=== PROVIDED DATA ===

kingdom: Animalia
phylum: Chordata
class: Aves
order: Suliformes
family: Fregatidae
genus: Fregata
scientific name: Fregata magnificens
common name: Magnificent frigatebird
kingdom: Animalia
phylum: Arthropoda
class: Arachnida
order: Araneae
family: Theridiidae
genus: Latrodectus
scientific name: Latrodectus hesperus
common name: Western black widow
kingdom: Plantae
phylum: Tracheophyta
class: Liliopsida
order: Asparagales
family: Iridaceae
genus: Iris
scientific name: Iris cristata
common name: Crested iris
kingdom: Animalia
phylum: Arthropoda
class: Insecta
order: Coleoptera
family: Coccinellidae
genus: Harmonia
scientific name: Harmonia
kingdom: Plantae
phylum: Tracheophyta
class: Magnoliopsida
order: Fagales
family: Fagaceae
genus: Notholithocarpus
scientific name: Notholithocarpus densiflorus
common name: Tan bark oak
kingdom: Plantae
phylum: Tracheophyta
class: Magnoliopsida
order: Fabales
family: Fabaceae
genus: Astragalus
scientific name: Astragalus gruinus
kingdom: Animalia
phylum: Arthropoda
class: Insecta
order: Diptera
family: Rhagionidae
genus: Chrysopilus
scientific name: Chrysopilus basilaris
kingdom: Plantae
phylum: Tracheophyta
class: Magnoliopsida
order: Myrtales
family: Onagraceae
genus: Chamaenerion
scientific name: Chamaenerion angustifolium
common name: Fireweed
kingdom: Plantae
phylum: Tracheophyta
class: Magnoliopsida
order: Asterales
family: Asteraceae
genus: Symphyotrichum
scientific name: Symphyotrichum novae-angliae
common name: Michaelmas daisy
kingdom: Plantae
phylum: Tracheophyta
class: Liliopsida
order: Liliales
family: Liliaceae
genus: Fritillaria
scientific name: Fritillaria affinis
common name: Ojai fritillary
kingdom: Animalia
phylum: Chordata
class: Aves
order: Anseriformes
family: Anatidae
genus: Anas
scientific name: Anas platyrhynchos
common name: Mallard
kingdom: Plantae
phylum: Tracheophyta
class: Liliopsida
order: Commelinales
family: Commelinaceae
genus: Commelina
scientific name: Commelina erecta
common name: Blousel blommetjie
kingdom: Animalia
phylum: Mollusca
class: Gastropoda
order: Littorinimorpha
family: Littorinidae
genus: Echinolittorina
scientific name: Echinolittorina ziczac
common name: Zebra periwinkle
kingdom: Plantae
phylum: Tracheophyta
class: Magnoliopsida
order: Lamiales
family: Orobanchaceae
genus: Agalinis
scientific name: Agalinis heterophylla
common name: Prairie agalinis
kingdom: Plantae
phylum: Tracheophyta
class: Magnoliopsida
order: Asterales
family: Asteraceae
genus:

===

**WHAT YOU HAVE TO DO**
Reproduce every line of the records above, character for character, from the first record through the last.

**WORKED ANSWER**
kingdom: Animalia
phylum: Chordata
class: Aves
order: Suliformes
family: Fregatidae
genus: Fregata
scientific name: Fregata magnificens
common name: Magnificent frigatebird
kingdom: Animalia
phylum: Arthropoda
class: Arachnida
order: Araneae
family: Theridiidae
genus: Latrodectus
scientific name: Latrodectus hesperus
common name: Western black widow
kingdom: Plantae
phylum: Tracheophyta
class: Liliopsida
order: Asparagales
family: Iridaceae
genus: Iris
scientific name: Iris cristata
common name: Crested iris
kingdom: Animalia
phylum: Arthropoda
class: Insecta
order: Coleoptera
family: Coccinellidae
genus: Harmonia
scientific name: Harmonia
kingdom: Plantae
phylum: Tracheophyta
class: Magnoliopsida
order: Fagales
family: Fagaceae
genus: Notholithocarpus
scientific name: Notholithocarpus densiflorus
common name: Tan bark oak
kingdom: Plantae
phylum: Tracheophyta
class: Magnoliopsida
order: Fabales
family: Fabaceae
genus: Astragalus
scientific name: Astragalus gruinus
kingdom: Animalia
phylum: Arthropoda
class: Insecta
order: Diptera
family: Rhagionidae
genus: Chrysopilus
scientific name: Chrysopilus basilaris
kingdom: Plantae
phylum: Tracheophyta
class: Magnoliopsida
order: Myrtales
family: Onagraceae
genus: Chamaenerion
scientific name: Chamaenerion angustifolium
common name: Fireweed
kingdom: Plantae
phylum: Tracheophyta
class: Magnoliopsida
order: Asterales
family: Asteraceae
genus: Symphyotrichum
scientific name: Symphyotrichum novae-angliae
common name: Michaelmas daisy
kingdom: Plantae
phylum: Tracheophyta
class: Liliopsida
order: Liliales
family: Liliaceae
genus: Fritillaria
scientific name: Fritillaria affinis
common name: Ojai fritillary
kingdom: Animalia
phylum: Chordata
class: Aves
order: Anseriformes
family: Anatidae
genus: Anas
scientific name: Anas platyrhynchos
common name: Mallard
kingdom: Plantae
phylum: Tracheophyta
class: Liliopsida
order: Commelinales
family: Commelinaceae
genus: Commelina
scientific name: Commelina erecta
common name: Blousel blommetjie
kingdom: Animalia
phylum: Mollusca
class: Gastropoda
order: Littorinimorpha
family: Littorinidae
genus: Echinolittorina
scientific name: Echinolittorina ziczac
common name: Zebra periwinkle
kingdom: Plantae
phylum: Tracheophyta
class: Magnoliopsida
order: Lamiales
family: Orobanchaceae
genus: Agalinis
scientific name: Agalinis heterophylla
common name: Prairie agalinis
kingdom: Plantae
phylum: Tracheophyta
class: Magnoliopsida
order: Asterales
family: Asteraceae
genus:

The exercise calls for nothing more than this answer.